Mais il importe aussi de
réfléchir aux objectifs et à la stratégie à adopter pour
atteindre ces objectifs. Veut-on simplement « faire du bruit »
pour démontrer sa capacité de mobilisation aux yeux des uns et des
autres ? Ou bien s'agit-il d'une grève politique destinée à
influer sur la politique du gouvernement en matière d'enseignement ?
Dans ce dernier cas, nous
pensons qu'aucune lutte véritable ne pourra aboutir tant que le
mouvement consistera à vider les amphis et à se battre avec la
police sur le campus. Une véritable pression ne pourra jamais être
exercée sur le gouvernement tant que la masse de la population et en
particulier la classe ouvrière, les travailleurs, ne sera pas
intégrée à cette lutte dans le cadre d'une plateforme commune pour
un enseignement gratuit et de qualité en Côte d'Ivoire.
Pour cela, il importe de
gagner les professeurs à la lutte, mais aussi, dans un premier
temps, d'autres catégories de travailleurs du service public. Les
problèmes du système d'enseignement ivoirien sont nombreux et
touchent tous les niveaux, de la maternelle au supérieur, dans le
public comme dans le privé. Il n'y a pas un habitant de Côte
d'Ivoire qui ne soit conscient de ce problème. Ce qui manque, est
une plateforme capable d'unir ce mécontentement et d'en faire un
mouvement de lutte d'ensemble. Plutôt que de mener nos petites
grèves chacun de notre côté, enseignants du primaire, du
secondaire, élèves, étudiants… unissons-nous !
Pour susciter l'adhésion
de la population, il faut pouvoir trouver les bons arguments. Faisons
en sorte que notre lutte concerne tout le monde ! L'objectif
doit clairement être un enseignement gratuit, accompagné d'une
prise en charge des élèves et étudiants par l'État. Les
ressources existent amplement dans notre pays pour financer une telle
politique. Si c'était possible du temps d'Houphouët, pourquoi cela
ne serait-il pas possible aujourd'hui encore ?
Mais le problème est
avant tout politique, voire idéologique. Cela fait des années que
nos dirigeants – y compris les dirigeants de la majorité des
syndicats et les dirigeants des partis dits de « gauche » –
ont été acquis au discours néolibéral selon lequel seul le privé
peut fonctionner, les universités doivent être gérés comme des
entreprises, être autofinancées, etc. Or, cela ne peut qu'aboutir à
un système d'enseignement à deux vitesses qui, curieusement,
profite à nos mêmes dirigeants qui investissent tous à foison dans
l'enseignement privé, un excellent business soutenu de plus par
l'État (par les subsides, les orientations, « l'école
obligatoire », etc.). Dans ce cadre, on comprend que mener de
petites actions ponctuelles dans le seul but de protester contre tel
ou tel problème est bien dérisoire par rapport aux véritables
enjeux !
Les étudiants doivent
utiliser leur potentiel de mobilisation pour aller dans les quartiers
et dans les zones industrielles, y entrer en discussion avec les
travailleurs et les convaincre de la nécessité de soutenir et de
rejoindre la lutte des étudiants. Ce n'est pas au Plateau qu'il faut
marcher, mais à Yopougon, à Koumassi, à Port-Bouët, à Adjamé et
à Abobo.
C'est donc ici le lieu
d'appeler les étudiants et notamment les membres des différents
syndicats à interpeller leurs dirigeants pour l'organisation de
cette plateforme de lutte commune que nous appelons de tous nos vœux.

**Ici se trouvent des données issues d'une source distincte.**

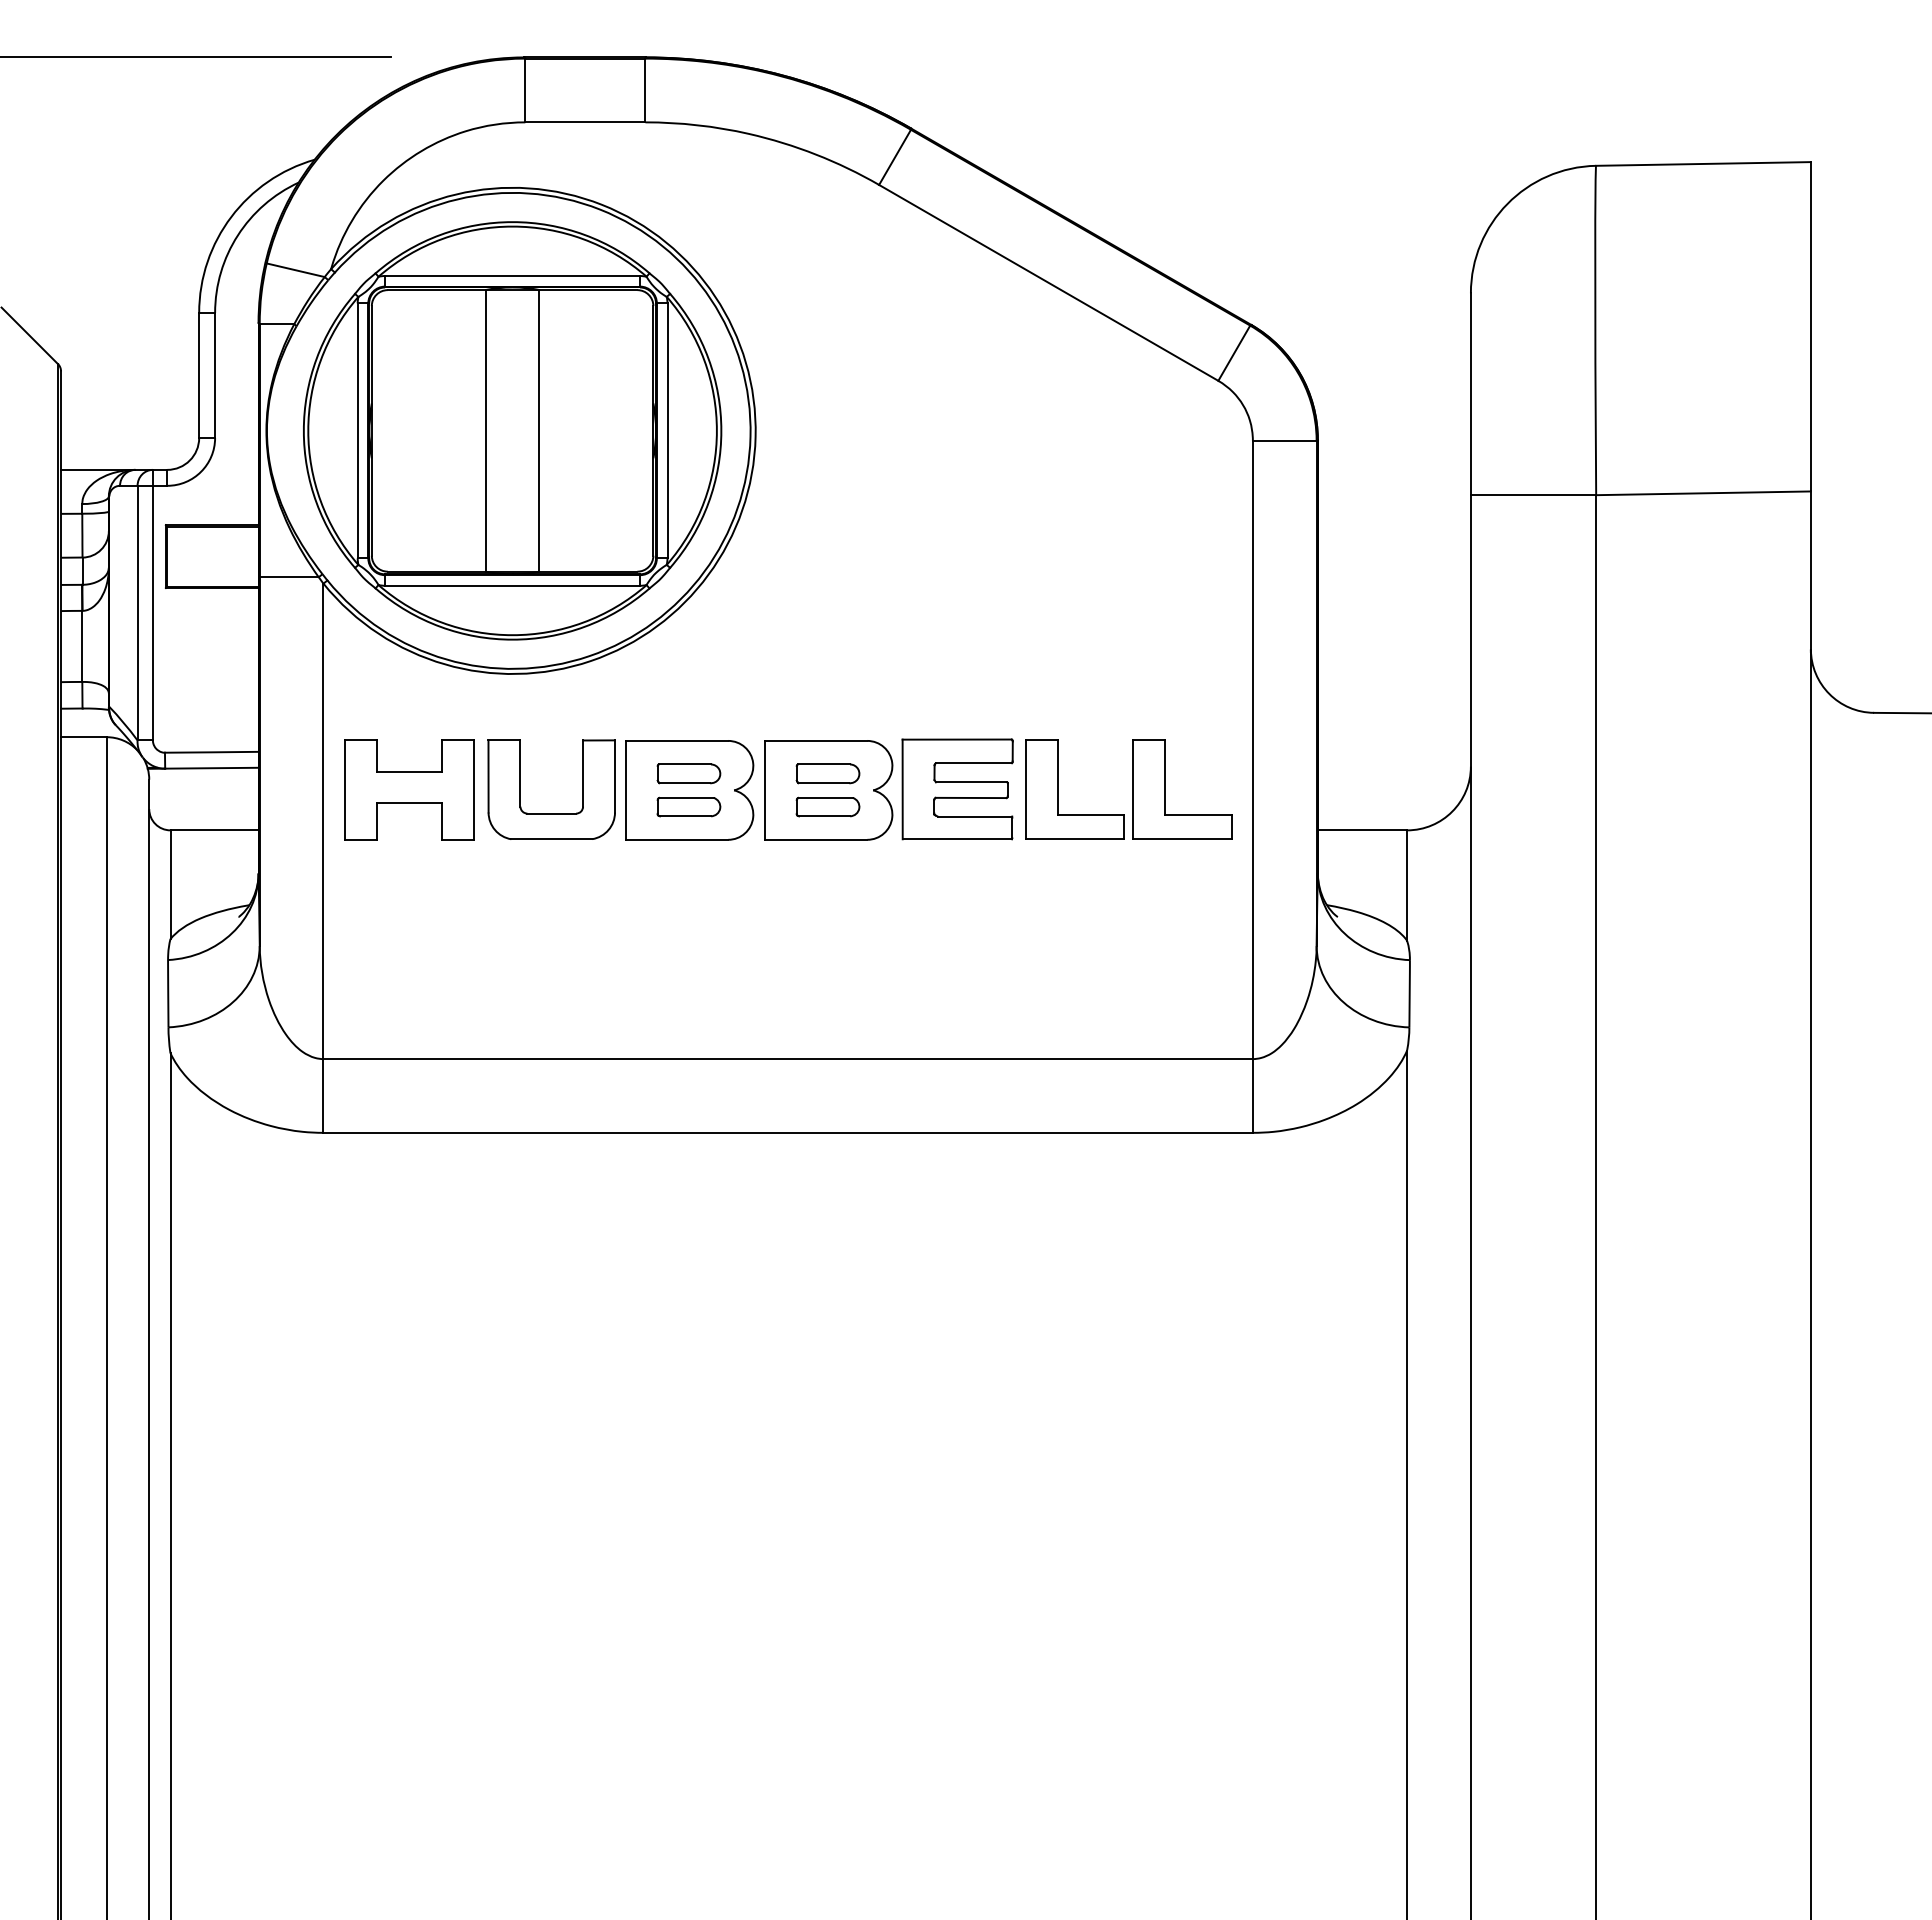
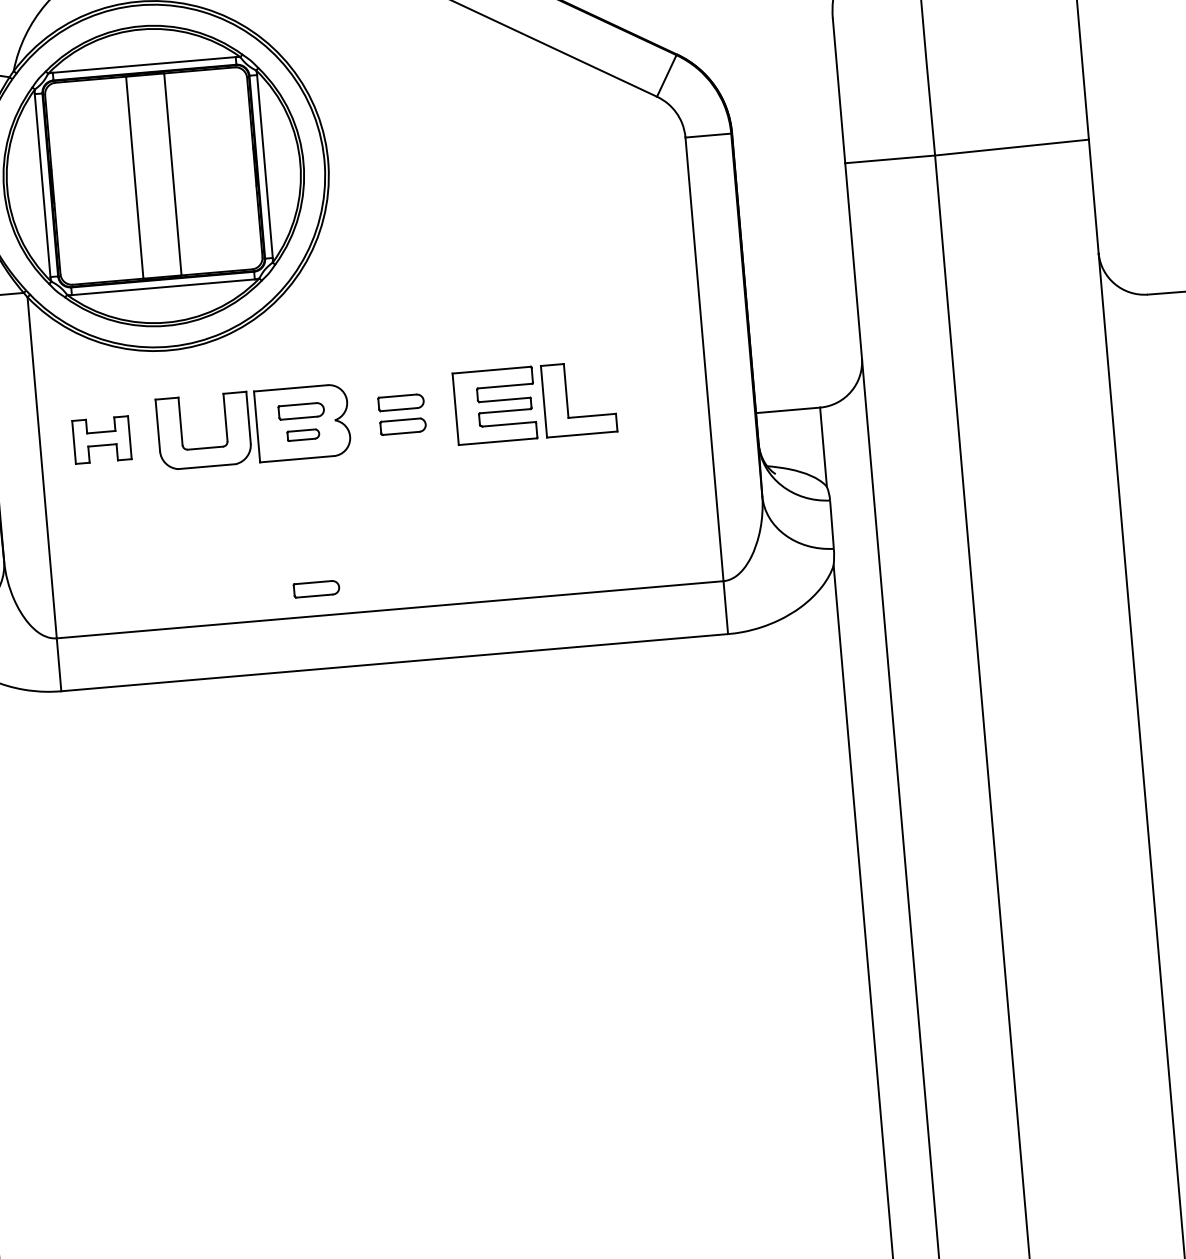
part: (409, 789) -> (101, 439), size x0.6
part: (1165, 789) -> (644, 393), removed
part: (828, 790) -> (402, 414), removed
part: (688, 806) -> (303, 434), size x0.7
part: (688, 1021) -> (316, 588), added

Des assemblées doivent être organisées avec l'ensemble des
militants, suivies de campagne de mobilisation sur le campus et de
rencontres avec les professeurs. Un premier objectif vers la
mobilisation du soutien populaire pourrait être l'organisation d'une
marche pacifique de la communauté universitaire, professeurs en toge
à la tête, hors du campus et à travers les rues de Cocody, en tant
que préalable vers de nouvelles actions de plus en plus larges,
ayant pour but la rénovation totale de l'enseignement, la gratuité
et la prise en charge des élèves et étudiants à tous les niveaux.